Return every line of the data below as a JSON list of strings, one string per line, with blank lines left out.

··· MATERIAL PROVIDED ···

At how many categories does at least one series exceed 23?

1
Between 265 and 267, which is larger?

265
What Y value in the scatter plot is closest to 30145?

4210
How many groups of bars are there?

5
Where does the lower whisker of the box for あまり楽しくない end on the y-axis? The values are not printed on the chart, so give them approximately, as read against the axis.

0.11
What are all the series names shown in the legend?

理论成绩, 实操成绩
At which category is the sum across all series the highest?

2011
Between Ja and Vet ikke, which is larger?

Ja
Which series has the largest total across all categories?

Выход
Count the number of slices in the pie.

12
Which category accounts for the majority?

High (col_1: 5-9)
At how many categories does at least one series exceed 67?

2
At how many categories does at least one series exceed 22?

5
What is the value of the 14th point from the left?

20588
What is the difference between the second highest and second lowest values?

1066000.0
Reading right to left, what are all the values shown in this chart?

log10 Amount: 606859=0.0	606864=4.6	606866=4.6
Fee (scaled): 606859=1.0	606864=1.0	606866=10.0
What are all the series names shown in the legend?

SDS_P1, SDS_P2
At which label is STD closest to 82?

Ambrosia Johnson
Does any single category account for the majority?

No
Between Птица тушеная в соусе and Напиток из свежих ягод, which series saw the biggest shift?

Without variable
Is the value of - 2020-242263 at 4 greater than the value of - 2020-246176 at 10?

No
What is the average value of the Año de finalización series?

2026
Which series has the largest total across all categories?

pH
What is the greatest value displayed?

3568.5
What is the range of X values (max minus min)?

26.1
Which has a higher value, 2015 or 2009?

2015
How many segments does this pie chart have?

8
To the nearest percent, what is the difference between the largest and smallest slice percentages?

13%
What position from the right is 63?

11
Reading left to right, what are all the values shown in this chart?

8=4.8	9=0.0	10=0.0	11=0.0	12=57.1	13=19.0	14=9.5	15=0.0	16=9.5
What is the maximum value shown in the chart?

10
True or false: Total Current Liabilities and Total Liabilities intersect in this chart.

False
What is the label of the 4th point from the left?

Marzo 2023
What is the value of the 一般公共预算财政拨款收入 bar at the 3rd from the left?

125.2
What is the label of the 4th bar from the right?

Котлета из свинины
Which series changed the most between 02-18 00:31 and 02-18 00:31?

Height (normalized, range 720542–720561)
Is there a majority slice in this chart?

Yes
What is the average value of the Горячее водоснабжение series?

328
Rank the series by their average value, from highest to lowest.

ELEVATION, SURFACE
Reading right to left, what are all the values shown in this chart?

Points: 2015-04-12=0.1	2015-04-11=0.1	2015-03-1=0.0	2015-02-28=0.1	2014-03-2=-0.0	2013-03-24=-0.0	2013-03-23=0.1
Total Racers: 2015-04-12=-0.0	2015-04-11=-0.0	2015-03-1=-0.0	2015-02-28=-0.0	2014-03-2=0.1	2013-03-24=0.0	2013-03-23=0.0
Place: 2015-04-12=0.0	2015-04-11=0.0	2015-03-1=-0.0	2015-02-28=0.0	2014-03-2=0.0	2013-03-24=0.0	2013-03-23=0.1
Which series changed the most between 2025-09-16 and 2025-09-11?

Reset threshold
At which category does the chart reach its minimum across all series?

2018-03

···

• ANSWER TO THIS EXERCISE:
[
  "At how many categories does at least one series exceed 23?",
  "1",
  "Between 265 and 267, which is larger?",
  "265",
  "What Y value in the scatter plot is closest to 30145?",
  "4210",
  "How many groups of bars are there?",
  "5",
  "Where does the lower whisker of the box for あまり楽しくない end on the y-axis? The values are not printed on the chart, so give them approximately, as read against the axis.",
  "0.11",
  "What are all the series names shown in the legend?",
  "理论成绩, 实操成绩",
  "At which category is the sum across all series the highest?",
  "2011",
  "Between Ja and Vet ikke, which is larger?",
  "Ja",
  "Which series has the largest total across all categories?",
  "Выход",
  "Count the number of slices in the pie.",
  "12",
  "Which category accounts for the majority?",
  "High (col_1: 5-9)",
  "At how many categories does at least one series exceed 67?",
  "2",
  "At how many categories does at least one series exceed 22?",
  "5",
  "What is the value of the 14th point from the left?",
  "20588",
  "What is the difference between the second highest and second lowest values?",
  "1066000.0",
  "Reading right to left, what are all the values shown in this chart?",
  "log10 Amount: 606859=0.0\t606864=4.6\t606866=4.6",
  "Fee (scaled): 606859=1.0\t606864=1.0\t606866=10.0",
  "What are all the series names shown in the legend?",
  "SDS_P1, SDS_P2",
  "At which label is STD closest to 82?",
  "Ambrosia Johnson",
  "Does any single category account for the majority?",
  "No",
  "Between Птица тушеная в соусе and Напиток из свежих ягод, which series saw the biggest shift?",
  "Without variable",
  "Is the value of - 2020-242263 at 4 greater than the value of - 2020-246176 at 10?",
  "No",
  "What is the average value of the Año de finalización series?",
  "2026",
  "Which series has the largest total across all categories?",
  "pH",
  "What is the greatest value displayed?",
  "3568.5",
  "What is the range of X values (max minus min)?",
  "26.1",
  "Which has a higher value, 2015 or 2009?",
  "2015",
  "How many segments does this pie chart have?",
  "8",
  "To the nearest percent, what is the difference between the largest and smallest slice percentages?",
  "13%",
  "What position from the right is 63?",
  "11",
  "Reading left to right, what are all the values shown in this chart?",
  "8=4.8\t9=0.0\t10=0.0\t11=0.0\t12=57.1\t13=19.0\t14=9.5\t15=0.0\t16=9.5",
  "What is the maximum value shown in the chart?",
  "10",
  "True or false: Total Current Liabilities and Total Liabilities intersect in this chart.",
  "False",
  "What is the label of the 4th point from the left?",
  "Marzo 2023",
  "What is the value of the 一般公共预算财政拨款收入 bar at the 3rd from the left?",
  "125.2",
  "What is the label of the 4th bar from the right?",
  "Котлета из свинины",
  "Which series changed the most between 02-18 00:31 and 02-18 00:31?",
  "Height (normalized, range 720542–720561)",
  "Is there a majority slice in this chart?",
  "Yes",
  "What is the average value of the Горячее водоснабжение series?",
  "328",
  "Rank the series by their average value, from highest to lowest.",
  "ELEVATION, SURFACE",
  "Reading right to left, what are all the values shown in this chart?",
  "Points: 2015-04-12=0.1\t2015-04-11=0.1\t2015-03-1=0.0\t2015-02-28=0.1\t2014-03-2=-0.0\t2013-03-24=-0.0\t2013-03-23=0.1",
  "Total Racers: 2015-04-12=-0.0\t2015-04-11=-0.0\t2015-03-1=-0.0\t2015-02-28=-0.0\t2014-03-2=0.1\t2013-03-24=0.0\t2013-03-23=0.0",
  "Place: 2015-04-12=0.0\t2015-04-11=0.0\t2015-03-1=-0.0\t2015-02-28=0.0\t2014-03-2=0.0\t2013-03-24=0.0\t2013-03-23=0.1",
  "Which series changed the most between 2025-09-16 and 2025-09-11?",
  "Reset threshold",
  "At which category does the chart reach its minimum across all series?",
  "2018-03"
]